The following is another barometer of Christian tolerance to New Age ideas. The late psychologist M. Scott Peck wrote a phenomenal best seller on psychology and spiritual growth titled The Road Less Traveled. The book contains insights and suggestions for dealing with life’s problems, which is why it has generated the interest it has. But the book also incorporates the central theme of the Ancient Wisdom:
God wants us to become himself (or Herself or Itself). We are growing toward godhood. God is the goal of evolution. It is God who is the source of the evolutionary force and God who is the destination. This is what we mean when we say that He is the Alpha and the Omega, the beginning and the end.. . .
It is one thing to believe in a nice old God who will take good care of us from a lofty position of power which we ourselves could never begin to attain. It is quite another to believe in a God who has it in mind for us precisely that we should attain His position, His power, His wisdom, His identity.8
Madame Blavatsky and Alice Bailey could not have said it any better. Peck revealed where he was coming from when he said, “But [The Road] is a sound New Age book, not a flaky one.”9 This book, which was on the New York Times best seller list for over 400 weeks, has been incredibly popular in Christian circles for years. Peck himself said the book sells best in the Bible Belt.

Endnotes:
1. David R. Griffen, San Francisco Sunday Punch, March 8, 1987.
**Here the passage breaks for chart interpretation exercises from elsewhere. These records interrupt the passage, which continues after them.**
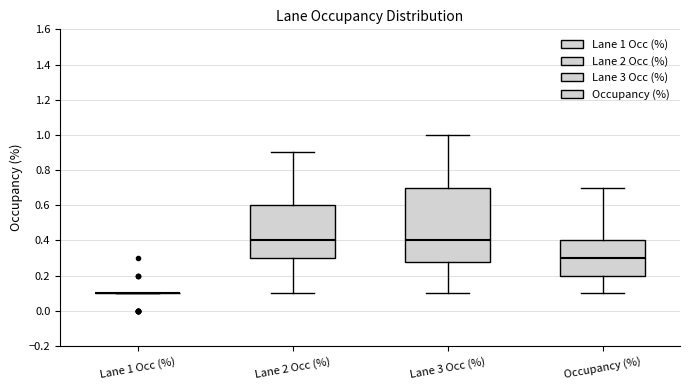

Reading left to right, read every box against the y-axis: the position of its median line, the range the box covers, and the ends of its whiskers. The values are not printed on the chart, so give them approximately, as read against the axis.

Lane 1 Occ (%): box collapsed to a line at 0.10, whiskers 0.10 to 0.10
Lane 2 Occ (%): median 0.40, box 0.30 to 0.60, whiskers 0.10 to 0.90
Lane 3 Occ (%): median 0.40, box 0.28 to 0.70, whiskers 0.10 to 1.00
Occupancy (%): median 0.30, box 0.20 to 0.40, whiskers 0.10 to 0.70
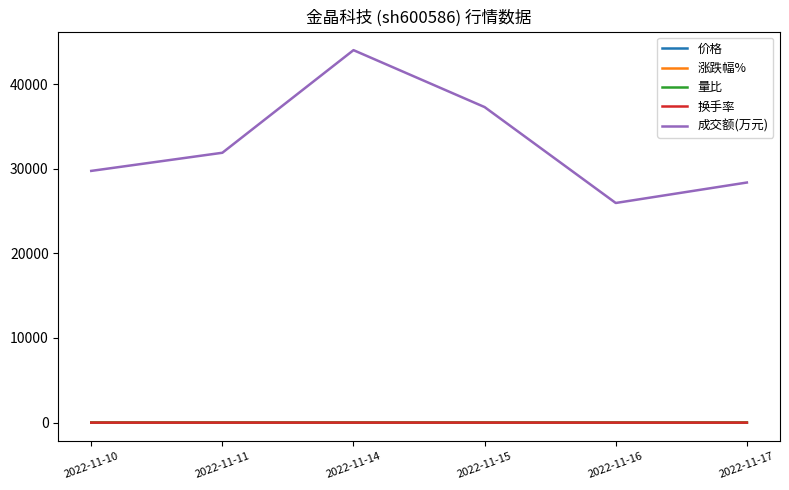

True or false: 量比 and 成交额(万元) cross at least once.

False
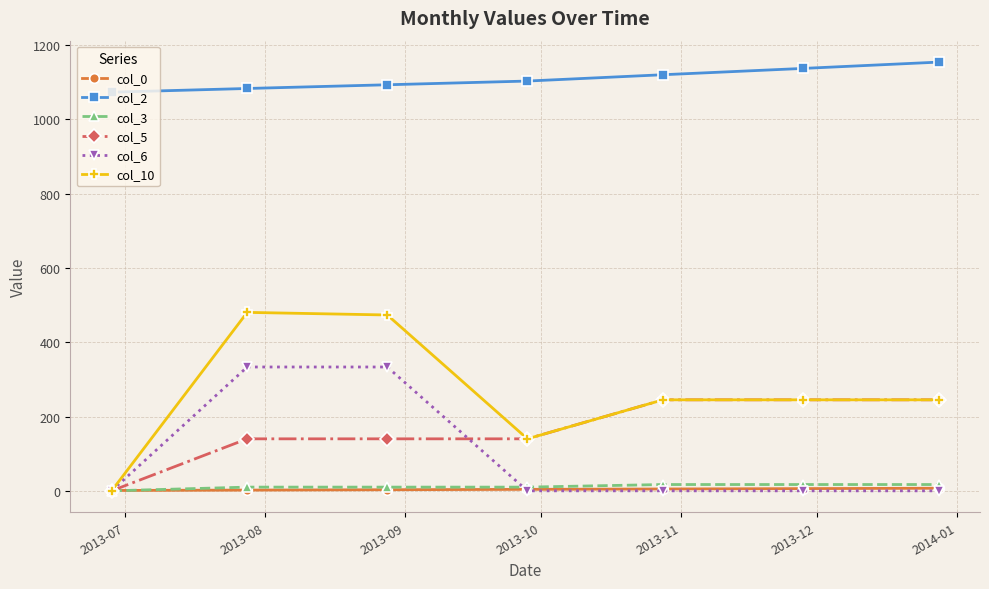

What is the average value of the col_10 series?

261.2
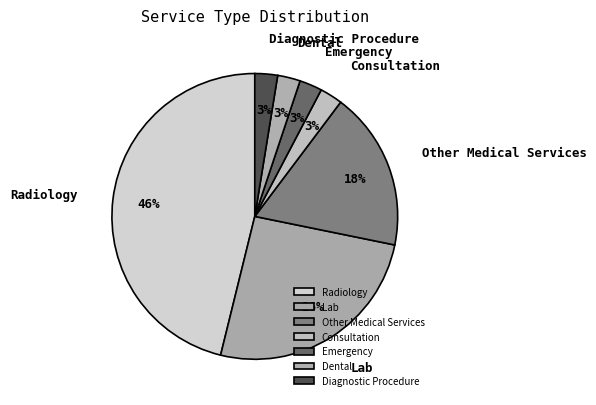

What percentage is the Other Medical Services slice, to the nearest percent?

18%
2. James Fadiman (Science of Mind, June 1988), p. 77.
3. Richard E. Geis’ personal journal, “The Naked Id.”
4. “New Age Isn’t New to Salem” (Statesman Journal newspaper article, Salem, Oregon, March 9, 1991), p. 2-A.
5. Marcus Borg, The God We Never Knew (New York, NY: Harper Collins, First HarperCollins Paperback edition, 1998), pp. 25, 29.
6. Ibid.
7. Ibid.
8. M. Scott Peck, M.D., The Road Less Traveled (New York, NY: Simon and Schuster, Inc., 1978), p. 270.
9. Charles Leerhsen, “Peck’s Path to Inner Peace” (Newsweek, November 18, 1985), p.79.